- Work instruction 1 -
Decide whether each statement below agrees with the project description. Answer yes or no for each, and quote the exact words from the description that settle it.
(a) The selective drugs reduce how much food the obese mice eat.
(b) The funder's contribution to the project is 583,523 GBP.
(c) The researchers already know whether the mice make less fat or burn more of it off.
- Work instruction 2 -
According to the project description, which organs might the drugs act on directly instead of the brain?

Funder: UK Research and InnovationProject code: BB/W000989/1
Funded under: BBSRC Funder Contribution: 583,523 GBP

IPA: Mechanisms that elicit weight loss with selective peptide agonism

Description

We are currently living in an obesity epidemic which has huge health consequences for individuals and for the whole of society. Therefore, it is imperative that we investigate how our body regulates fat mass under normal and obese conditions, so that we might provide new avenues to educate or treat people suffering with excess body weight. Most treatments for obesity involve decreasing the amount of food we eat, either through dieting, pharmaceutical drugs or surgery. An alternative would be to increase the amount of energy we expend either by increasing exercise or by changing the balance between the fat we "store away" and the amount we "burn off." Our laboratories have had a long-standing interest in how the brain controls body weight. In particular, we have shown previously that brain cells, which produce a class of messenger called RFamides, can affect body weight quite dramatically. Some RFamides reduce food intake, while others increase energy expenditure, or do both. Recently, we have discovered that selective drugs which act on the receptors for RFamides can reduce body weight in obese mice, when the drugs are administered into the body, rather than into the brain. Very importantly, the drugs do not affect the amount of food the mice eat. Instead, they appear to affect the way fat is handled in the body. This is exciting because currently there are no safe treatments which have this effect. However, we do not know whether this is because the mice make less fat or burn more off. Nor do we know if the drugs have to get into the brain to have their effect, or whether they act directly on other organs, such as the liver or fat depots. To answer these questions, we will examine drugs which have different affinities for different RFamide receptors and measure their action on fat balance. We will breed mice which express special genes in specific cells of the brain. These mice are normally healthy, but we predict that they will become very fat if given a high-fat diet, similar with what is happening to people in the UK today. By using these mice, we will be able to pinpoint exactly where the drugs are having their action. In the future, this will allow us and our collaborators within the pharmaceutical industry to devise new treatments for obesity.

- Material shown -

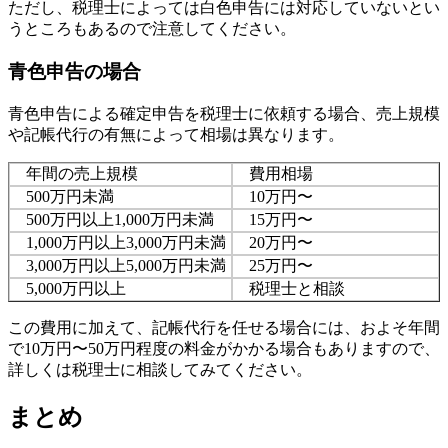
ただし、税理士によっては白色申告には対応していないとい
うところもあるので注意してください。
青色申告の場合
青色申告による確定申告を税理士に依頼する場合、売上規模
や記帳代行の有無によって相場は異なります。
年間の売上規模
費用相場
500万円未満
10万円〜
500万円以上1,000万円未満
15万円〜
1,000万円以上3,000万円未満
20万円〜
3,000万円以上5,000万円未満
25万円〜
5,000万円以上
税理士と相談
この費用に加えて、記帳代行を任せる場合には、およそ年間
で10万円〜50万円程度の料金がかかる場合もありますので、
詳しくは税理士に相談してみてください。
まとめ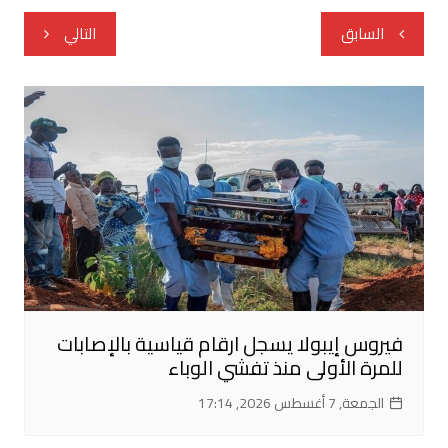
تصفّح
السابق
التالي
المقالات
فيروس إيبولا يسجل ارقام قياسية بالإصابات
للمرة الأولى منذ تفشي الوباء
الجمعة, 7 أغسطس 2026, 17:14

- Written solution 1 -
(a) No: "Very importantly, the drugs do not affect the amount of food the mice eat."
(b) Yes: "Funder Contribution: 583,523 GBP"
(c) No: "However, we do not know whether this is because the mice make less fat or burn more off."

- Written solution 2 -
The liver or fat depots.